_Task statement_
Give back the whole listing word for word and skip each picture.

_Data shown_
▶

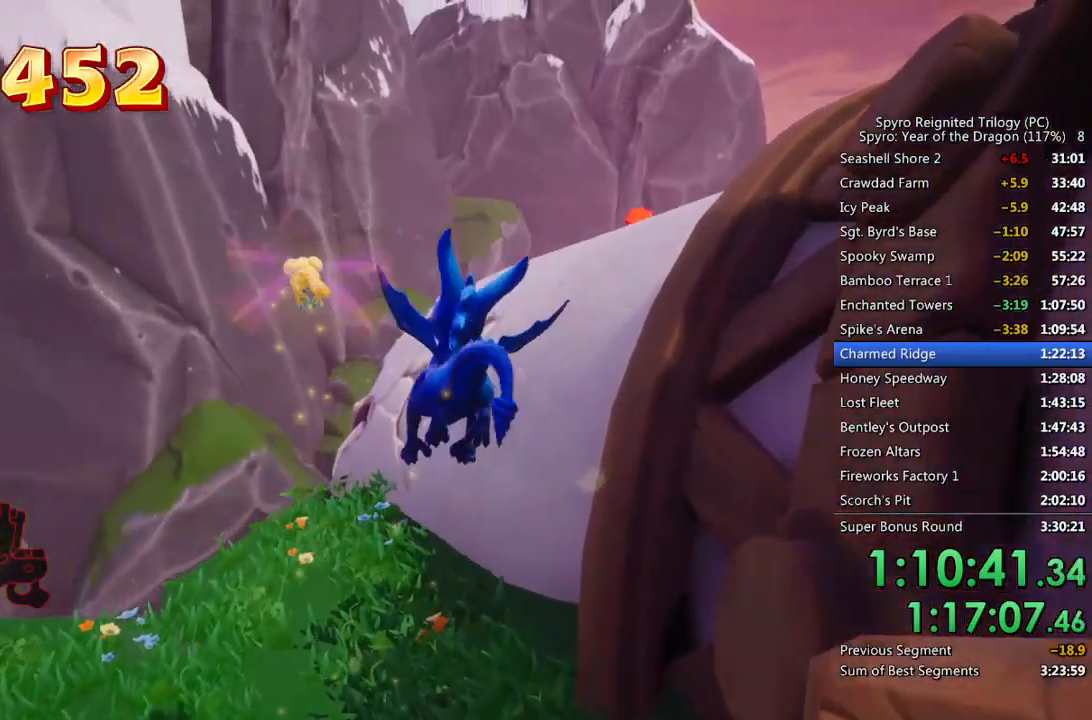
{"buttons": [], "left_stick": "up-right", "right_stick": "center", "events": [[300, "TRIANGLE", "down"], [500, "TRIANGLE", "up"]]}
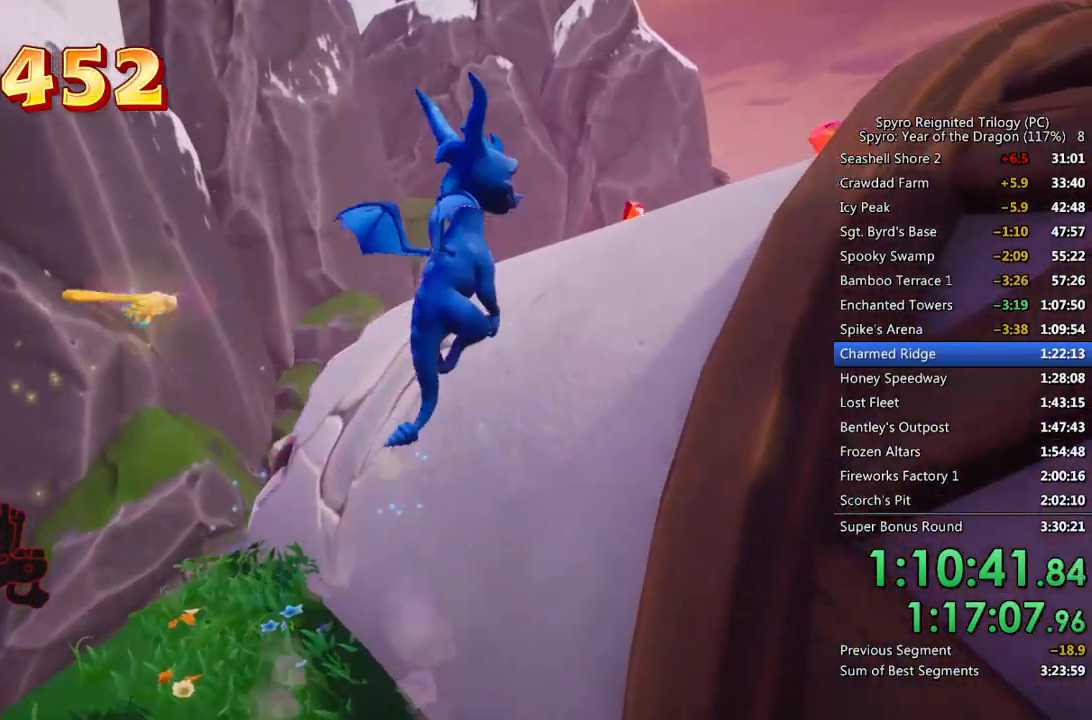
{"buttons": [], "left_stick": "right", "right_stick": "center", "events": [[100, "right_stick", "right"], [317, "right_stick", "center"], [400, "left_stick", "right"]]}
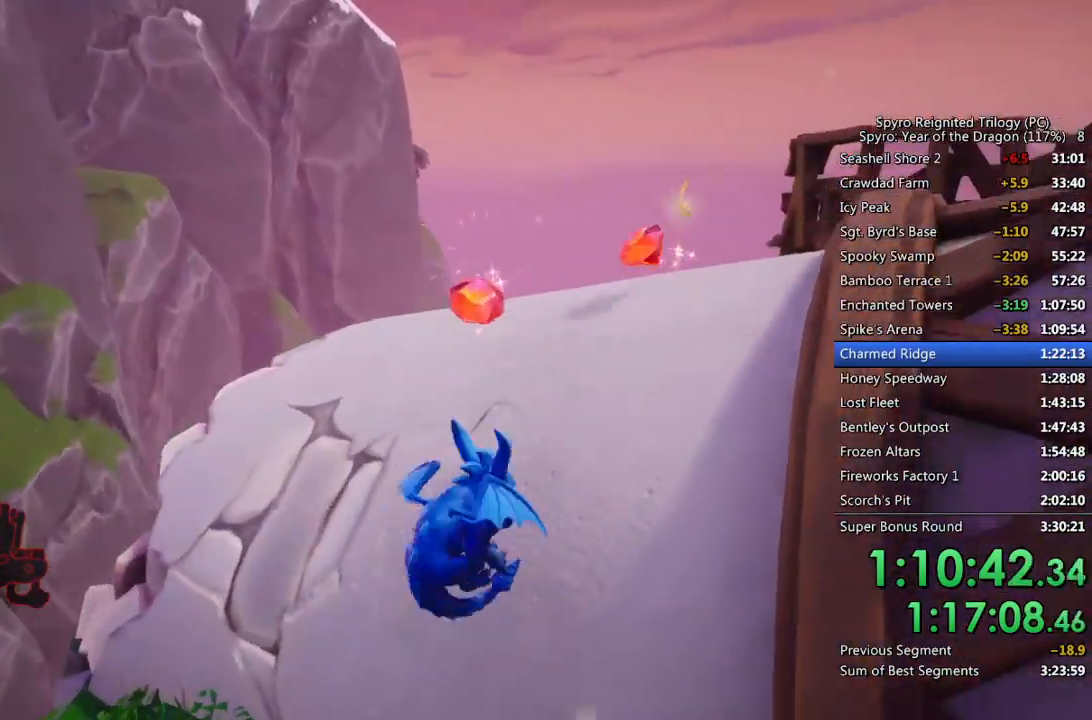
{"buttons": [], "left_stick": "down-right", "right_stick": "center", "events": [[133, "left_stick", "down-right"]]}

◀

_Solution for this exercise_
{"buttons": [], "left_stick": "up-right", "right_stick": "center", "events": [[300, "TRIANGLE", "down"], [500, "TRIANGLE", "up"]]}
{"buttons": [], "left_stick": "right", "right_stick": "center", "events": [[100, "right_stick", "right"], [317, "right_stick", "center"], [400, "left_stick", "right"]]}
{"buttons": [], "left_stick": "down-right", "right_stick": "center", "events": [[133, "left_stick", "down-right"]]}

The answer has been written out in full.